For the generations of my grand-parents, parents and myself who was born in the late 1970ies, Landdienst was an expression every teenager knew. For most of today’s teenagers, this word probably doesn’t mean anything anymore. Landdienst (lit. agriculture service) means working on a farm for a few weeks, preferrably in spring or autumn when most of the workload is due. Despite it being largely forgotten, it is still possible for young people to work at a farm for a few weeks and easier to arrange than ever.
It all started during the Great Depression in the 1930s when Swiss farms offered temporary work assignments for the unemployed youth. During World War Two, the Landdienst farm work was made mandatory for everyone aged 15-20 years during three weeks each year; those still attending school had to serve during the summer school holidays, those already working had to sacrifice part of their meagre three weeks of yearly holidays, the other part was covered by their workplace. The farmers in return were requested to offer their young helpers board (which was not always easy given the food rationing), lodging and the modest salary of one Swiss Franc per day.
After the end of the World War II, Landdienst became voluntary again, that is at least in certain cantons. In many rural cantons such as the canton of Thurgau, where I was raised, a one-time period of two weeks of farm work for each teenager stayed mandatory. When my friend and I were 14 years old, it was our turn to work at a farm. We were required to find our own farm that would host us, but we were able to do our two weeks during the school term. I stayed at my best friend’s farm in a nearby village which was amazing as I knew her family already. I remember helping with harvesting apples and pears, drying lots and lots of sliced apples, helping clean the cow barn, cooking lunch and dinner and so on. Back in school after spending two weeks at our farms, everyone was keen to exchange experiences – this was in the 1990ies and well before text messages, emails and social media. We quickly discovered that the experiences varied greatly; while some were allowed to sleep in until 7am and were greeted with an already prepared breakfast, others had to get out of bed well before sunrise and help with the early morning tasks before getting anything to eat. There were many funny stories too, one I’ll never forget is the one of one friend who painstakingly rubbed every harvested damson plum to get rid of the white, flour-like coating, only to learn afterwards that the farmer now wasn’t able to sell those shiny damsons anymore. I’m sure every of my school friends took home some life-long memories. As a child who was growing up in a city, albeit a small one, these two weeks were incredibly revealing and enriching for me and have taught me essential lessons about where our food comes from and why it’s so important to look after our planet.

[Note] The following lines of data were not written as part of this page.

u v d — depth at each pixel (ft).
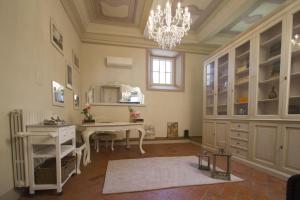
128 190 6.07
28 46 5.82
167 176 7.43
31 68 5.99
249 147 9.04
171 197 5.65
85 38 14.61
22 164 5.29
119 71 15.53
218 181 6.91
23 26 5.54
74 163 7.50
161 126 16.35
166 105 16.51
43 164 6.44
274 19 7.76
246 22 12.92
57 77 8.48
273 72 8.54
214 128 12.32
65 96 9.77
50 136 5.45
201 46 16.89
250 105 9.10
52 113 7.77
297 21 7.14
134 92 15.74
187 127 16.94
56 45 8.15
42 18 6.84
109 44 15.28
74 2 9.91
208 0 11.03
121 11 12.79
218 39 16.05
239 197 5.66
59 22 8.81
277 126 7.47
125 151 12.12
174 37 10.00
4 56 4.73
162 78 17.67
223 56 11.92
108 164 9.09
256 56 8.84
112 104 14.92
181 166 8.83
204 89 14.03
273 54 8.52
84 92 14.70
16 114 5.12
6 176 4.87
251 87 9.07
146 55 16.05
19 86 5.34
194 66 17.17
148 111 16.03
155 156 10.81
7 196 4.91
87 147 9.34
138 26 14.94
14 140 5.16
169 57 17.76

These days, Landdienst has largely become a thing of the past. However, it is still possible and easier than ever for young people to spend a few weeks working at a farm, thanks to the non-profit organisation Agriviva who acts as an intermediary between the young people who would like to stay at a farm and the farms who are offering work assignments. Anyone between 14 to 25 years old can take part, the suggested lenght is anything between one to eight weeks. Board, lodging and a very small salary are offered by the farm. More information on the Agriviva website.
Photo: damson plums
4 Replies to “Landdienst: a Swiss tradition”
Sounds like a great thing to do. I would send my kids if we’re still here!
Me too. I really want to send mine. So much to learn for life there!
My son went for a few weeks when he was about 15. It was quite an experience for a young man from England — and both sides learnt a lot. The farmer was surprised that a there were youngsters who had never cleaned a milking machine and herded cows to and from fields. AND needed waking up at 6 a.m. During the first family meal the uncle asked how many cows he had in his home in Cambridge and found it hard to comprehend that there was only a dog, some chickens, two (pet) rabbits and a couple of cats. And the chickens were free range. . .
My son’s German had been just about o.k., but conversing in broadest Bernese was not easy. Still, a good experience all round, I would say — very grateful that the organisation, and the family outside Berne, took him on. The young children in the family were distinctly unwelcoming and not at all nice to him, but the grandparents were lovely and warm, for which I was, of course, eminently grateful.
I’m really sorry to hear about your son’s negative experience in Switzerland. The farmer’s questions and the kids behaviour are equally shocking. I can assure you that most Swiss have never come near a milking machine or escorted any cows, and mostly people here are very welcoming to tourists. But, they do say, that those high mountains can make people quite short sighted and unflexible. I hope your son still carries some good memories of his Landdienst, despite all the negativities he was confronted with.